A decisão baseou-se no art. 381, III, do CPC 15, visto que o Bradesco buscava provas para justificar o ajuizamento de ações de responsabilização dos administradores e acionistas controladores das Lojas Americanas. Tal decisão foi parcialmente reformada pelo STF, por meio da Reclamação 57.996, que determinou a exclusão de emails, comunicações e dados envolvendo advogados em sua atuação profissional[6]. Posteriormente, as partes celebraram acordo e o processo foi extinto.

Em síntese, fazendo-se um balanço da primeira década do CPC 15, é possível chegar a duas conclusões no que diz respeito à nova produção antecipada de provas.
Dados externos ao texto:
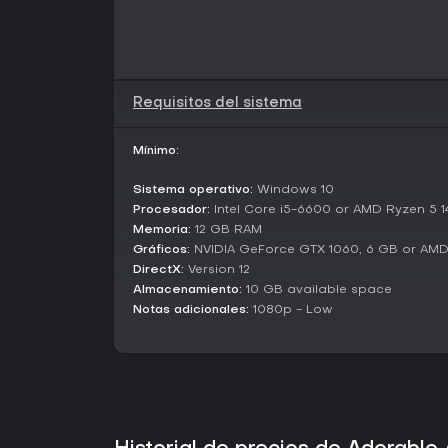
Requisitos del sistema
Mínimo:
Sistema operativo:
Windows 10
Procesador:
Intel Core i5-6600 or AMD Ryzen 5 
Memoria:
12 GB RAM
Gráficos:
NVIDIA GeForce GTX 1060, 6 GB or AM
DirectX:
Version 12
Almacenamiento:
10 GB available space
Notas adicionales:
1080p - Low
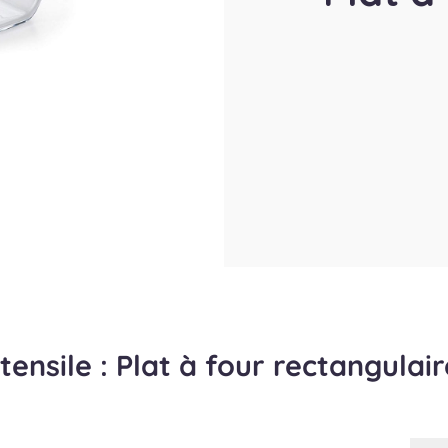
stensile : Plat à four rectangulair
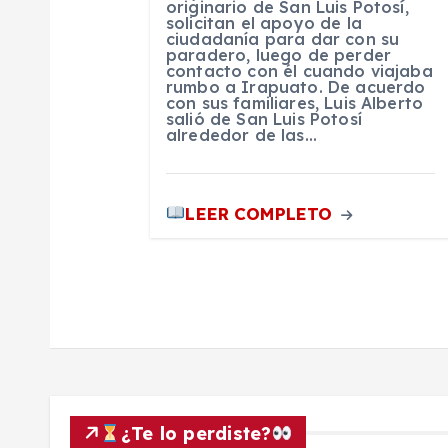
t
originario de San Luis Potosí,
solicitan el apoyo de la
ciudadanía para dar con su
paradero, luego de perder
r
contacto con él cuando viajaba
rumbo a Irapuato. De acuerdo
con sus familiares, Luis Alberto
a
salió de San Luis Potosí
alrededor de las…
d
LEER COMPLETO
a
s
¿Te lo perdiste?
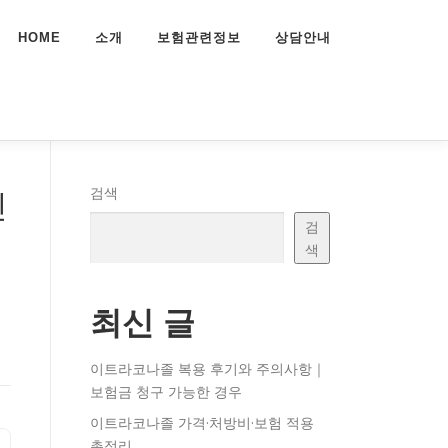
HOME
소개
보험관련정보
상담안내
진
검색
검
색
최신 글
이트라코나졸 복용 후기와 주의사항｜
보험금 청구 가능한 경우
이트라코나졸 가격·처방비·보험 적용
총정리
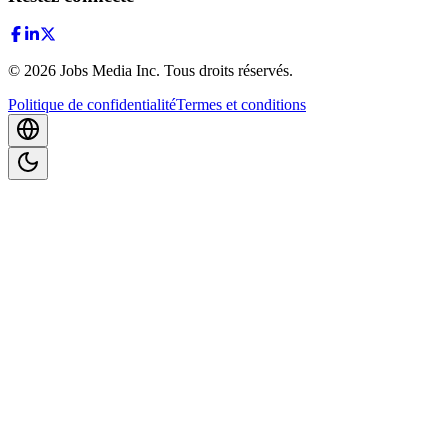
©
2026
Jobs Media Inc.
Tous droits réservés.
Politique de confidentialité
Termes et conditions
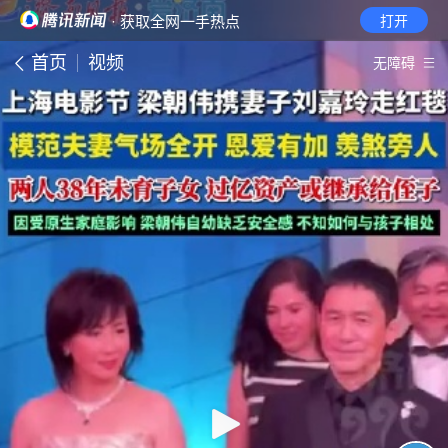
· 获取全网一手热点
打开
首页
视频
无障碍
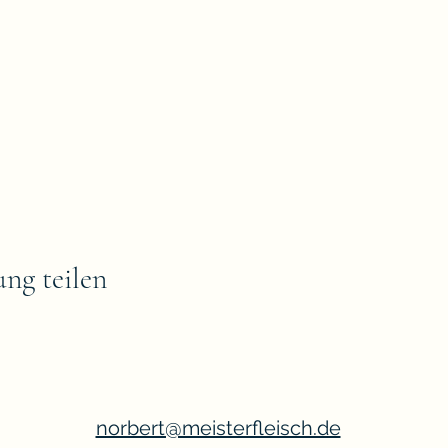
ung teilen
norbert@meisterfleisch.de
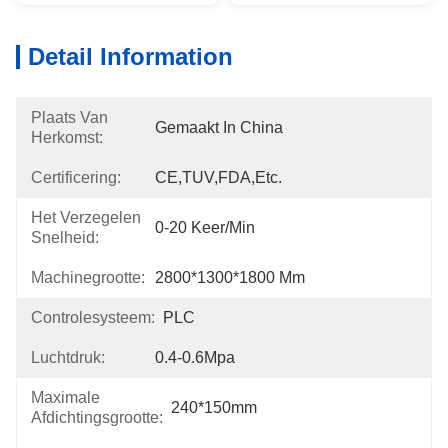
Detail Information
Plaats Van
Gemaakt In China
Herkomst:
Certificering:
CE,TUV,FDA,etc.
Het Verzegelen
0-20 Keer/min
Snelheid:
Machinegrootte:
2800*1300*1800 Mm
Controlesysteem:
PLC
Luchtdruk:
0.4-0.6Mpa
Maximale
240*150mm
Afdichtingsgrootte:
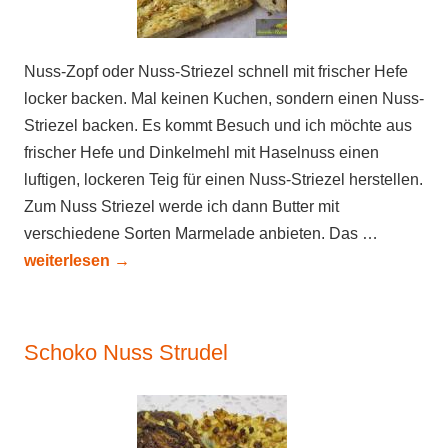
Nuss-Zopf oder Nuss-Striezel schnell mit frischer Hefe
locker backen. Mal keinen Kuchen, sondern einen Nuss-
Striezel backen. Es kommt Besuch und ich möchte aus
frischer Hefe und Dinkelmehl mit Haselnuss einen
luftigen, lockeren Teig für einen Nuss-Striezel herstellen.
Zum Nuss Striezel werde ich dann Butter mit
verschiedene Sorten Marmelade anbieten. Das …
weiterlesen
→
Schoko Nuss Strudel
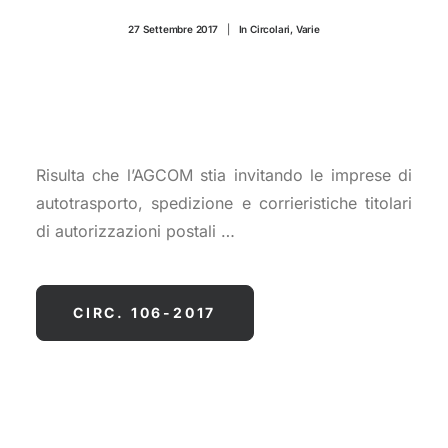
CONTATTI
27 Settembre 2017
|
In
Circolari
,
Varie
Risulta che l’AGCOM stia invitando le imprese di
autotrasporto, spedizione e corrieristiche titolari
di autorizzazioni postali …
CIRC. 106-2017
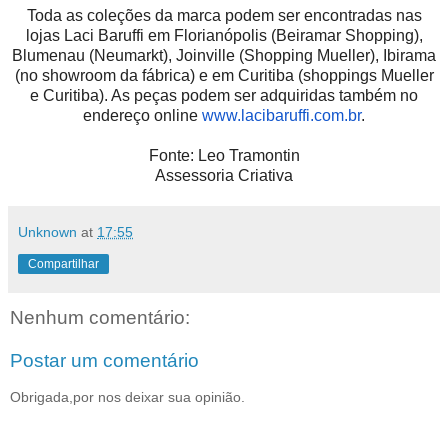
Toda as coleções da marca podem ser encontradas nas
lojas Laci Baruffi em Florianópolis (Beiramar Shopping),
Blumenau (Neumarkt), Joinville (Shopping Mueller), Ibirama
(no showroom da fábrica) e em Curitiba (shoppings Mueller
e Curitiba). As peças podem ser adquiridas também no
endereço online
www.lacibaruffi.com.br
.
Fonte: Leo Tramontin
Assessoria Criativa
Unknown
at
17:55
Compartilhar
Nenhum comentário:
Postar um comentário
Obrigada,por nos deixar sua opinião.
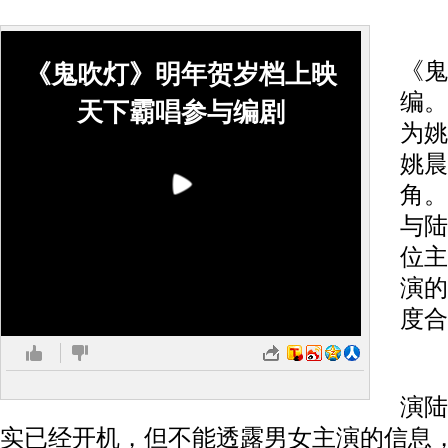
影
《鬼
《鬼吹灯》明年贺岁档上映
编。
天下霸唱参与编剧
为姚
姚晨
角。
与陆
位主
演的
度合
有
演陆
实已经开机，但不能透露男女主演的信息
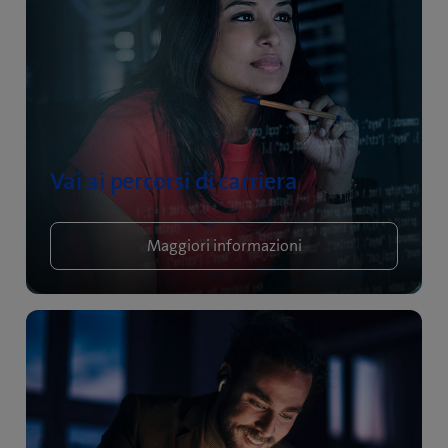
Vai ai percorsi di carriera
Maggiori informazioni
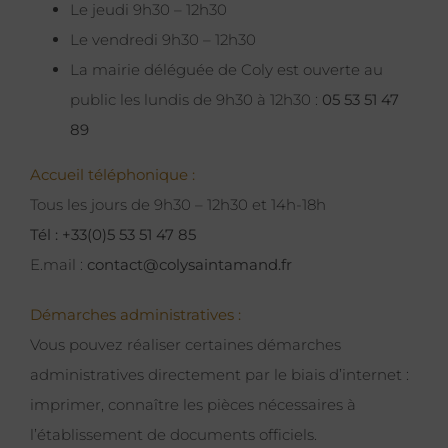
Le jeudi 9h30 – 12h30
Le vendredi 9h30 – 12h30
La mairie déléguée de Coly est ouverte au
public les lundis de 9h30 à 12h30 :
05 53 51 47
89
Accueil téléphonique :
Tous les jours de 9h30 – 12h30 et 14h-18h
Tél : +33(0)5 53 51 47 85
E.mail :
contact@colysaintamand.fr
Démarches administratives :
Vous pouvez réaliser certaines démarches
administratives directement par le biais d’internet :
imprimer, connaître les pièces nécessaires à
l’établissement de documents officiels.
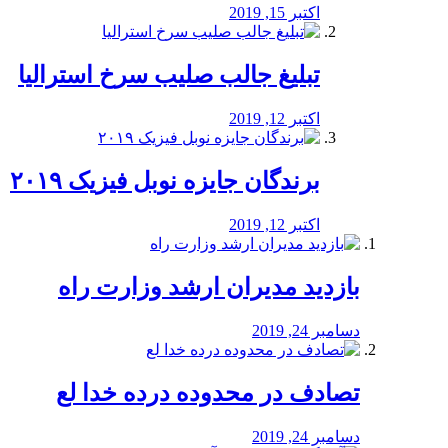
اکتبر 15, 2019
تبلیغ جالب صلیب سرخ استرالیا
اکتبر 12, 2019
برندگان جایزه نوبل فیزیک ۲۰۱۹
اکتبر 12, 2019
بازدید مدیران ارشد وزارت راه
دسامبر 24, 2019
تصادف در محدوده درده خدا لع
دسامبر 24, 2019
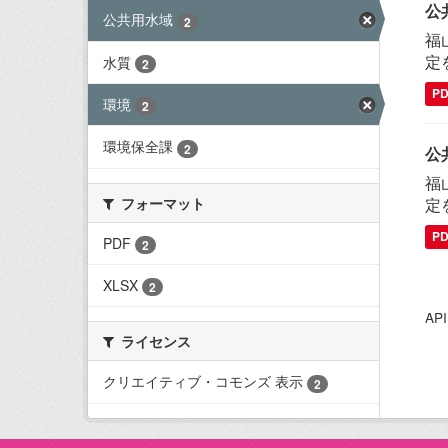
公
公共用水域
2
福
定
水質
2
P
環境
2
環境保全課
2
公
福
フォーマット
定
P
PDF
2
XLSX
2
A
ライセンス
クリエイティブ・コモンズ 表示
2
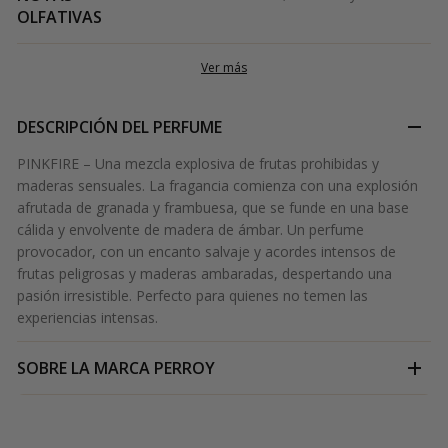
OLFATIVAS
Ver más
DESCRIPCIÓN DEL PERFUME
PINKFIRE – Una mezcla explosiva de frutas prohibidas y
maderas sensuales. La fragancia comienza con una explosión
afrutada de granada y frambuesa, que se funde en una base
cálida y envolvente de madera de ámbar. Un perfume
provocador, con un encanto salvaje y acordes intensos de
frutas peligrosas y maderas ambaradas, despertando una
pasión irresistible. Perfecto para quienes no temen las
experiencias intensas.
SOBRE LA MARCA
PERROY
A primeira é a de que a vedação à apresentação de defesa e recurso, prevista no art. 382, § 4º, do CPC 15, vem sendo afastada pelos tribunais. Nesse sentido, a 4ª Turma do STJ decidiu que, “à luz das garantias processuais fundamentais, a melhor interpretação do art. 382, § 4º, do CPC é aquela que não veda em absoluto a resistência à decisão que defere a produção antecipada de provas, admitindo-se o afastamento da limitação de recorribilidade na hipótese em que a parte em face da qual é deferida a produção de provas pretende questionar a própria presença dos requisitos que autorizam a propositura da referida ação”.[7]

A segunda é de que, apesar do alargamento das hipóteses de cabimento da produção antecipada de provas, a jurisprudência tem, na maioria dos casos, barrado expedientes de fishing expedition e devassa em documentos.

Contudo, ainda há bastante insegurança jurídica em torno de várias questões. O requerido deve ser previamente intimado para apresentar defesa? Em caso positivo, em qual prazo? Cabe pedido de exibição de documentos? Se sim, o requerido deve ser previamente ouvido? A decisão que julga o pedido de exibição desafia apelação ou agravo de instrumento?

Diante dos desafios que a prática da última década já revelou, seria altamente recomendável que o legislador promovesse uma reforma no procedimento da produção antecipada de prova. Deve-se, por exemplo, deixar claro que defesa e recurso são sempre cabíveis, proibindo-se pedidos de fishing expedition e estabelecendo-se prazos e regras a serem observados no procedimento. Do contrário, não se atingirá a necessária segurança jurídica que se espera do processo civil.


[1] STJ; 3ª Turma; AgInt nos EDcl no AREsp 2110436 / SP; Relator: Ministro Humberto Martins; Data de julgamento: 24/06/2024. TJSP; 19ª Câmara de Direito Privado; Agravo de Instrumento 2025748-63.2024.8.26.0000; Relator: Daniela Menegatti Milano; Data de julgamento: 12/03/2024.

[2] TJSP; 15ª Câmara de Direito Privado; Apelação Cível 1001521-81.2024.8.26.0596; Relator: Vicentini Barroso; Data de julgamento: 28/02/2025.

[3] STJ; 3ª Turma; REsp nº 2.023.615-SP; Relator: Ministro Marco Aurélio Belizze; Data de julgamento: 14.03.2023.

[4] TJSP; Segunda Câmara Reservada de Direito Empresarial; Apelação Cível 1086686-03.2022.8.26.0100; Relator: Desembargador Sérgio Shimura; Data de julgamento: 24/09/2024.

[5] Processo nº 1000147-05.2023.8.26.0260, que tramitou perante a 2ª Vara Regional de Competência Empresarial e Conflitos Relacionados à Arbitragem de São Paulo.

[6] STF; RC 57.996/SP; Relator: Ministro Alexandre de Morais; Data de julgamento: 03.04.2023.

[7] STJ; 4ª Turma; REsp nº 2.043.440 – RJ; Relatora: Ministra Maria Isabel Gallotti; Data de julgamento: 29/11/2023.